Those concerns were bolstered by an air quality monitoring update presented on Nov. 12 by representatives of the Colorado Department of Health and Environment.
The presentation was the same day that the Southern Ute Tribe/ State of Colorado joint environmental commission approved an air quality code and permit system that will apply to development within the Southern Ute Indian Reservation.
The monitor update dealt with ozone. County Commissioner Wally White objected that the monitor sites - except for one at the south end of Mesa Verde National Park - don’t also track mercury pollution.
Air quality monitor stations near Bondad and Ignacio are operated by the tribe. One northeast of Bayfield is operated by the US Forest Service. Other stations are in Montezuma County, and San Juan County NM.
“We are in the air-shed of some heavily polluting power plants, so there are other things we are concerned about, not just ozone,” White said.
The focus of the update was a monitoring station below Navajo dam that had surprisingly high ozone readings in October. The monitor has had high readings since it started operating in 2006, but they are usually in the summer.
County administrative assistant Joanne Spina said the update “was prompted by the news of possible non-attainment (of federal air quality standards) in our area.”
The concern is possible spill-over effects if San Juan County NM is designated as a non-attainment area. “We want to stay on top of this and understand what it means for us,” Spina said.
State air quality representative Paul Tourangeau presented the report.
He showed a chart of the highest yearly readings (eight hour averages) since 1990 from the monitor sites in Southwest Colorado and San Juan County NM, and how they relate to federal ozone limits.

*EXTRACTED INFORMATION*:
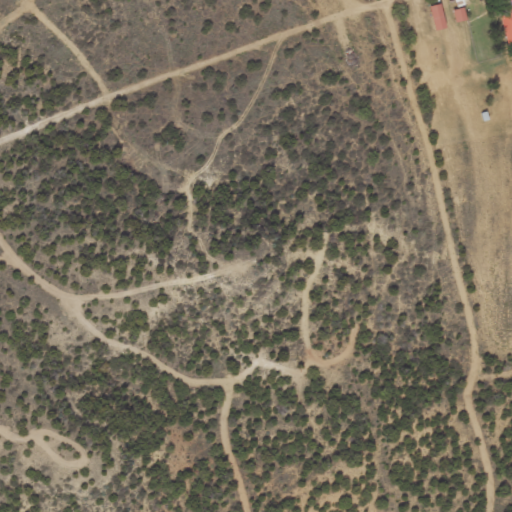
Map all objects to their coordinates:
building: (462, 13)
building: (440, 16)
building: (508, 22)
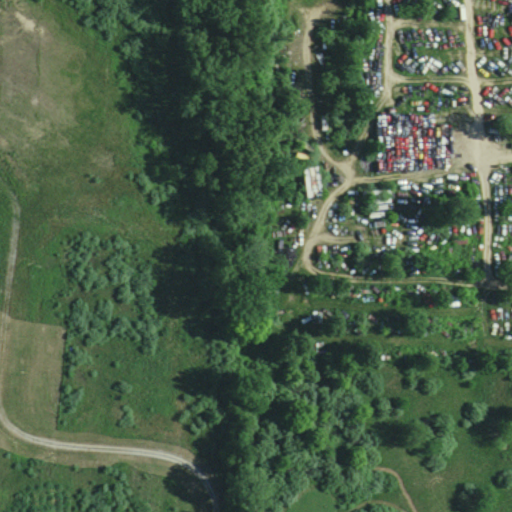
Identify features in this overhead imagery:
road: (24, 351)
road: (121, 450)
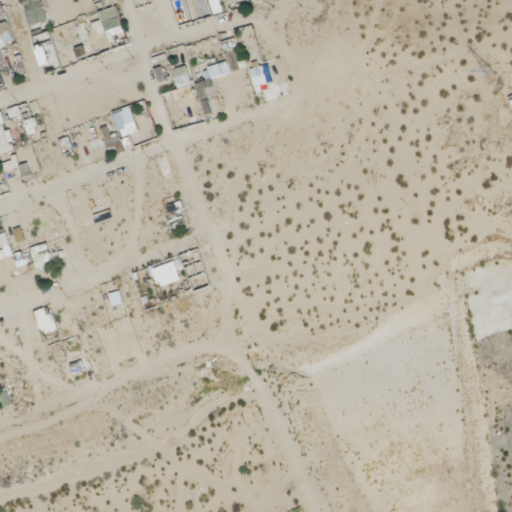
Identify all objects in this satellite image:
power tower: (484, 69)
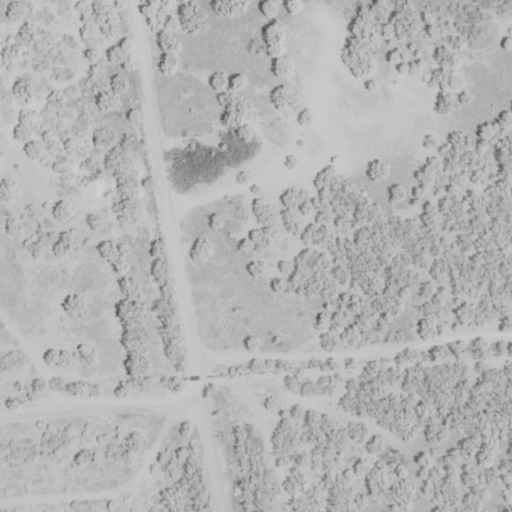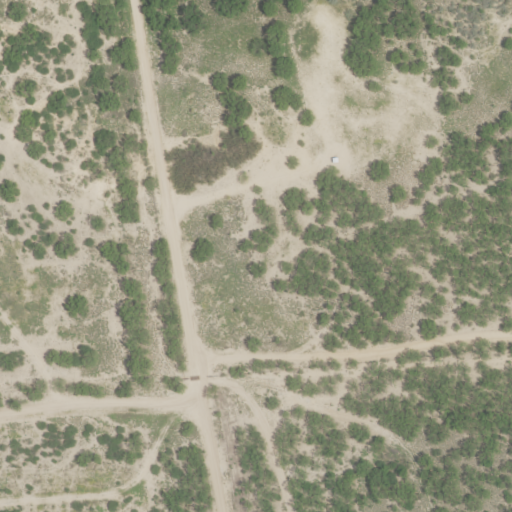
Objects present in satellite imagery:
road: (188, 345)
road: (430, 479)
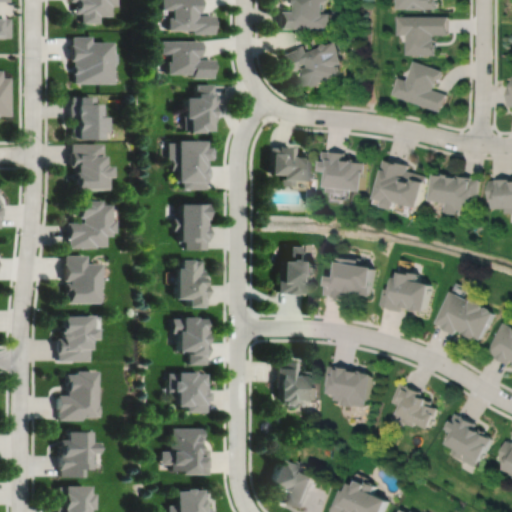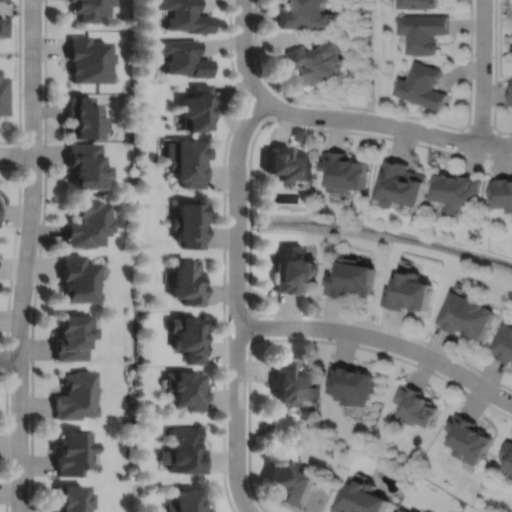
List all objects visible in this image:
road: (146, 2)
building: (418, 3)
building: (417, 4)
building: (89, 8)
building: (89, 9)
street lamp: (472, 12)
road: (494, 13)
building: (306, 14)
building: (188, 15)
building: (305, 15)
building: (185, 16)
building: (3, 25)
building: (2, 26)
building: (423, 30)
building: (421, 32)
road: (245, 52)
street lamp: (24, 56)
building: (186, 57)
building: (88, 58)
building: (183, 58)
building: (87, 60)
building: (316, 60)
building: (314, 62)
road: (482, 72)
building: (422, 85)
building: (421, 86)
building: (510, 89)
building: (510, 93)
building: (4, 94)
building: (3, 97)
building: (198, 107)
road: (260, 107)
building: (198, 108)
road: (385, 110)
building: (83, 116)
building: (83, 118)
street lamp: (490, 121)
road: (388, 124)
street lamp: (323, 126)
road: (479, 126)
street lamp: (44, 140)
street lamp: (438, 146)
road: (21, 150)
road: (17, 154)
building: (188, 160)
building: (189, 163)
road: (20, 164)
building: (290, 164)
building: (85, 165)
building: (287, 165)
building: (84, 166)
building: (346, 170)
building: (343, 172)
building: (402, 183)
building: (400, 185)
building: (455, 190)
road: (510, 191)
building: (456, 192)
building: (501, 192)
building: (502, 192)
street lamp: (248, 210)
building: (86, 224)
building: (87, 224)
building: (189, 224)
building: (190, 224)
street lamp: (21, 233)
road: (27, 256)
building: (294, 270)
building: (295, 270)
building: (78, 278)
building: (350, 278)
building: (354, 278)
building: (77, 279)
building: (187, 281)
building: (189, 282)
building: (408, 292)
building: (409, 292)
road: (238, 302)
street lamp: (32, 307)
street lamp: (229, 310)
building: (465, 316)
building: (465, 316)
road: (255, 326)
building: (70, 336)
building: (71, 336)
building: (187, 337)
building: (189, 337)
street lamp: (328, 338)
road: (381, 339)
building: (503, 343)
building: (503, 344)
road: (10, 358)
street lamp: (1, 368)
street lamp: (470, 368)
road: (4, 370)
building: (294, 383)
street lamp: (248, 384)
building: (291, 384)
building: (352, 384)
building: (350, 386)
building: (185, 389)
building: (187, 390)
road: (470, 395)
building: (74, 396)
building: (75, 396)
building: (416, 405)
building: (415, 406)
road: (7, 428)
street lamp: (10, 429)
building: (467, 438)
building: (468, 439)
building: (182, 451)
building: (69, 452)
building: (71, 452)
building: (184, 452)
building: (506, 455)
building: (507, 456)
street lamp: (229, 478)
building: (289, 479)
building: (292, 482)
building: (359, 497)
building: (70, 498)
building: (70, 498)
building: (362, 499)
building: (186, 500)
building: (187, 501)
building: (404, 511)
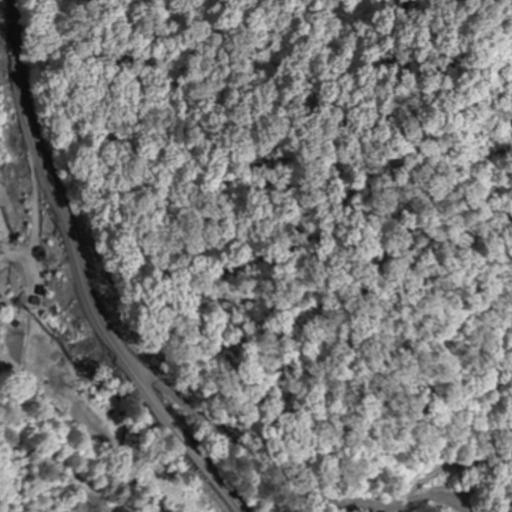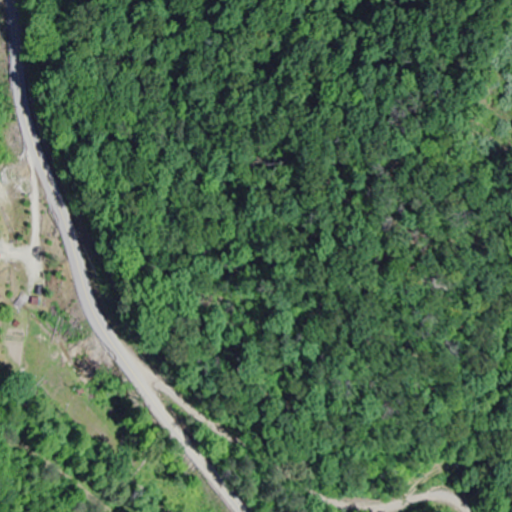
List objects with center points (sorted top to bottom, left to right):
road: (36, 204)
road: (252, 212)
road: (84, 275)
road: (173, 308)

*INSTRUCTIONS TO FOLLOW*: Continue the news report above on the ozone monitoring update for Southwest Colorado, beginning right after its last sentence.

*RESULT BELOW*:
The chart showed high readings in the last couple years at Mesa Verde National Park (also Canyonlands in Utah), and at Bloomfield NM.
All were below the current ozone limit of 75 parts per billion, but not by much.
The October readings at Navajo Lake were above all the others, and above the 75 ppb limit. If they turn out to be valid, they will push the three year average high there up to 78, which would be a violation of the Clean Air Act, Tourangeau said.
The October readings were unexpected, he said, and they didn’t track with readings at other area monitor sites. “Ozone is tricky. It’s chemistry that takes place in the air, rather than a primary pollutant” such as tailpipe emissions, he said.
Ozone formation depends on weather and other conditions. “San Juan County NM is likely to be designated non-attainment. It’s uncertain where the final non-attainment boundary will be. The Environmental Protection Agency will decide. It could include some areas of Colorado,” Tourangeau said, but he added, “The monitors would indicate that areas in Colorado are in attainment.”
Not surprisingly he said, “San Juan County is a rich source area.”
The state has to make statewide recommendations in March 2009 on specific non-attainment locations, he said. That will be a public process. San Juan Basin health is the local contact.
Tourangeau indicated New Mexico will go through the same process. The EPA must make its designations by March 2010.
If an area is designated for non-attainment, the state has to create a plan to bring down ozone readings there, he said. Considerations include monitor data, precursor chemicals that can turn into ozone, and the sources of those, also weather, topography, and geology.
Compliance plans will have to include an inventory of sources, modeling, control strategies if necessary, and contingency plans. The plan has to be approved by the state legislature and then the EPA. Then the plan is federally enforceable, equal to federal law.
“The state or EPA can enforce it, and citizens can sue for enforcement,” Tourangeau said.
Major sources have to put on control equipment and offset emissions elsewhere. Reporting and permitting thresholds are lowered. It can include strategies to control new emissions, he said.
States will have from two to seven years to get areas into compliance, with the shorter deadlines for areas just over the limit, Tourangeau said.
Tourangeau showed a graph by county of mobile and stationary sources of nitrogen oxide and volatile organic compounds, the main components of ozone.
Archuleta County is very low on both. La Plata County is noticeably higher, but far below of Denver County, San Juan County NM, and Weld County.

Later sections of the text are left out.